Write out the data below exactly, from its first line to the line containing "mönster. Konstruktionen är", that line included.

*** Opening of ENTRIES SUPPLIED ***

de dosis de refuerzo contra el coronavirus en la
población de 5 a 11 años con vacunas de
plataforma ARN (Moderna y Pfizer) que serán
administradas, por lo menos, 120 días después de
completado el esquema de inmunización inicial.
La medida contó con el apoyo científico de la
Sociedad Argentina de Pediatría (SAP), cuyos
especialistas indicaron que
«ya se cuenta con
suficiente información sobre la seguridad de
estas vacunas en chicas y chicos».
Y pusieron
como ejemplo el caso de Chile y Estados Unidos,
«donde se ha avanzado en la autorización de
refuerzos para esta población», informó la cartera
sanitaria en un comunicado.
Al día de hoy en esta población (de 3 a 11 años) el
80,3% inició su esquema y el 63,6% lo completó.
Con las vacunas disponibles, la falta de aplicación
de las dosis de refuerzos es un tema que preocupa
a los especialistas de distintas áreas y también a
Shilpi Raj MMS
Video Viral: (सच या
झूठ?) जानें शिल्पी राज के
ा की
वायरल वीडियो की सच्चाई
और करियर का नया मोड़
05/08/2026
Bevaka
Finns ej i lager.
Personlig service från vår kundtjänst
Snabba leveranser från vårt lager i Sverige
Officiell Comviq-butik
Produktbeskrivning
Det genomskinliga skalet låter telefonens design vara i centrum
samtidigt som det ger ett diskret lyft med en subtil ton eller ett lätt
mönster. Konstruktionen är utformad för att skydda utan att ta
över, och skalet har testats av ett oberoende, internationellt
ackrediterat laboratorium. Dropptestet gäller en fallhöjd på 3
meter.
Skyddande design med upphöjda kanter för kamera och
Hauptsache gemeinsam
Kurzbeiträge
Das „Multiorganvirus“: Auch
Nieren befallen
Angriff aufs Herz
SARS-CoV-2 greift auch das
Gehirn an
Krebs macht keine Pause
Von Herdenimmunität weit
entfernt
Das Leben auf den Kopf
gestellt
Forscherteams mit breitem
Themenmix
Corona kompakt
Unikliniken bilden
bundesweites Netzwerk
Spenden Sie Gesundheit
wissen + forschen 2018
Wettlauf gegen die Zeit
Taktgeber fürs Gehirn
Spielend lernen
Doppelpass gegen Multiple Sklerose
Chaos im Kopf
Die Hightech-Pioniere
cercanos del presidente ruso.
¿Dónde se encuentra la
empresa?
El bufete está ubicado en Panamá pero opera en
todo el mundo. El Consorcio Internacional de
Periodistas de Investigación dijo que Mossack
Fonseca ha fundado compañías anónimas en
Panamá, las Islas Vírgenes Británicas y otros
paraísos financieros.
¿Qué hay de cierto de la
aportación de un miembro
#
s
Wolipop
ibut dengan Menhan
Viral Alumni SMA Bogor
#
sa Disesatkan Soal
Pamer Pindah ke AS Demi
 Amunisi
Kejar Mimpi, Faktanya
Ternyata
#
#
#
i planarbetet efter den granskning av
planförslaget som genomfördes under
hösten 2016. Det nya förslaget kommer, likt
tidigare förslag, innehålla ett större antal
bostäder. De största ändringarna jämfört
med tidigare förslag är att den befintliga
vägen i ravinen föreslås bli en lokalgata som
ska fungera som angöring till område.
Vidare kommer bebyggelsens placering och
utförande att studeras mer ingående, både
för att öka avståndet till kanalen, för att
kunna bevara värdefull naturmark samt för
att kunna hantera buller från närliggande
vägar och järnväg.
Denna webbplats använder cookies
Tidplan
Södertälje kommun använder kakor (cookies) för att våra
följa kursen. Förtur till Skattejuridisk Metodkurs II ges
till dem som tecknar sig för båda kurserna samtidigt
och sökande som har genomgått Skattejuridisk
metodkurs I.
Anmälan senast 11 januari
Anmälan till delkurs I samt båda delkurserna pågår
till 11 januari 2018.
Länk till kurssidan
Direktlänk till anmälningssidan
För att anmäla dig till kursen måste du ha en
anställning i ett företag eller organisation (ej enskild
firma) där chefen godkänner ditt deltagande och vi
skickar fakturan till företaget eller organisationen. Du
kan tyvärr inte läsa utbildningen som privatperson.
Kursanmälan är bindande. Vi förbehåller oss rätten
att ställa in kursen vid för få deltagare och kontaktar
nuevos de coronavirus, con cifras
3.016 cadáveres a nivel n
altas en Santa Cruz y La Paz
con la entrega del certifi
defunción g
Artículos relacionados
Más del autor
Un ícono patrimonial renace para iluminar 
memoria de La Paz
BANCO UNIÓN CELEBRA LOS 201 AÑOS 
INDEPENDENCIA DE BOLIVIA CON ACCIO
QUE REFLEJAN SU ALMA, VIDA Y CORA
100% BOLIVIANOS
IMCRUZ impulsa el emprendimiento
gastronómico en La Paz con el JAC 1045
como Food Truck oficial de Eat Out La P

*** Close of ENTRIES SUPPLIED ***

[TASK ANSWER]
de dosis de refuerzo contra el coronavirus en la
población de 5 a 11 años con vacunas de
plataforma ARN (Moderna y Pfizer) que serán
administradas, por lo menos, 120 días después de
completado el esquema de inmunización inicial.
La medida contó con el apoyo científico de la
Sociedad Argentina de Pediatría (SAP), cuyos
especialistas indicaron que
«ya se cuenta con
suficiente información sobre la seguridad de
estas vacunas en chicas y chicos».
Y pusieron
como ejemplo el caso de Chile y Estados Unidos,
«donde se ha avanzado en la autorización de
refuerzos para esta población», informó la cartera
sanitaria en un comunicado.
Al día de hoy en esta población (de 3 a 11 años) el
80,3% inició su esquema y el 63,6% lo completó.
Con las vacunas disponibles, la falta de aplicación
de las dosis de refuerzos es un tema que preocupa
a los especialistas de distintas áreas y también a
Shilpi Raj MMS
Video Viral: (सच या
झूठ?) जानें शिल्पी राज के
ा की
वायरल वीडियो की सच्चाई
और करियर का नया मोड़
05/08/2026
Bevaka
Finns ej i lager.
Personlig service från vår kundtjänst
Snabba leveranser från vårt lager i Sverige
Officiell Comviq-butik
Produktbeskrivning
Det genomskinliga skalet låter telefonens design vara i centrum
samtidigt som det ger ett diskret lyft med en subtil ton eller ett lätt
mönster. Konstruktionen är utformad för att skydda utan att ta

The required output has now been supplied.